Spontaneity Has Its Moments

I suspect that both sides of this debate will have similar answers.

The question as stated is an easy one to answer. No, there is hardly any reason I can think of that allows a person to spend a thousand dollars when behind on tuition payments. Should a rebbi or secular studies teacher receive a paycheck two weeks late in order for a student’s parent to have a yeshuah in Meron? Maybe. Ask them first.

Any yeshuah said to be had from Rabi Shimon is overshadowed by the hardship caused to his child’s mossad that has to borrow on his account. He would be better served by utilizing the segulah of paying on time to have ehrlich children. It is a tried and true segulah that works like a miracle.

Harav Shlom’ke Zhviller’s assertion that the Gemara could have added the expenses of traveling to Meron to the list that Hashem says, “Borrow on My account and I will repay,” does not figure into this equation. Rather, the Gemara advises this willful neglecter to “make your Shabbos [seudos] as weekday.” Spend your Lag BaOmer at a bonfire, shoot some bows and arrows in the park and treat your kids to ice cream.

A school administrator I spoke to said that he would ask anyone who goes to Meron while behind in tuition payments to take his children out of his school. And I don’t disagree with that.

So I understand the question to refer to a responsible person who generally pays his s’char limud, but has an occasional lapse. A similar question might be addressed to someone who takes off from work to go to Meron without informing his boss, or a man going without his wife’s permission.

But why only Meron?
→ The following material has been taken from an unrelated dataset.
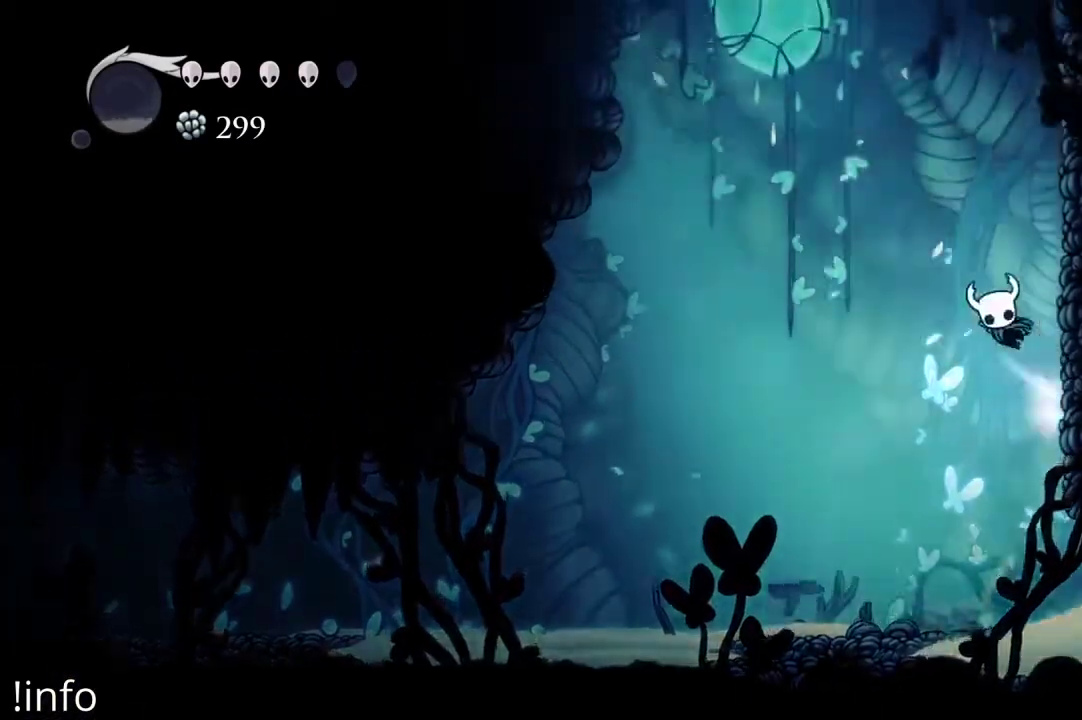
{"buttons": ["A", "DPAD_LEFT"], "left_stick": "center", "right_stick": "center", "events": [[233, "A", "up"], [333, "A", "down"], [433, "DPAD_DOWN", "down"], [433, "DPAD_LEFT", "down"], [433, "DPAD_RIGHT", "up"], [467, "DPAD_DOWN", "up"]]}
What about the all too prevalent practice of vacations, both summer and winter, taking precedence over s’char limud? Expensive clothes? State-of-the-art carriages?

And the answer is that it is wrong. If you ask if you should go, then stay home.

But if someone does not have a she’eilah and goes anyway, then I would support him. Prepare to suffer the consequences, but my heart tells me that he did the correct thing by following his own heart.

The reason is simple. Yidden, or at least the majority of the chassidic kehillos, have for the past few hundred years embraced the Meron mystique.

The Bais Aharon of Karlin said that every Yid, even the lowest, has a connection to Rabi Shimon. His grandson, Harav Yochanan Perlow of Karlin Stolin, called Lag BaOmer the “Yom Tov Sheini of Eretz Yisrael.” His brother, Harav Avraham Elimelech of Karlin, said that “after leaving Meron there is nothing more to be mispallel for.” Reb Shlom’ke Zhviller said that if someone is in Meron on Lag BaOmer it is a sign that Rabi Shimon personally invited him to his “hilula” — chasunah in Aramaic.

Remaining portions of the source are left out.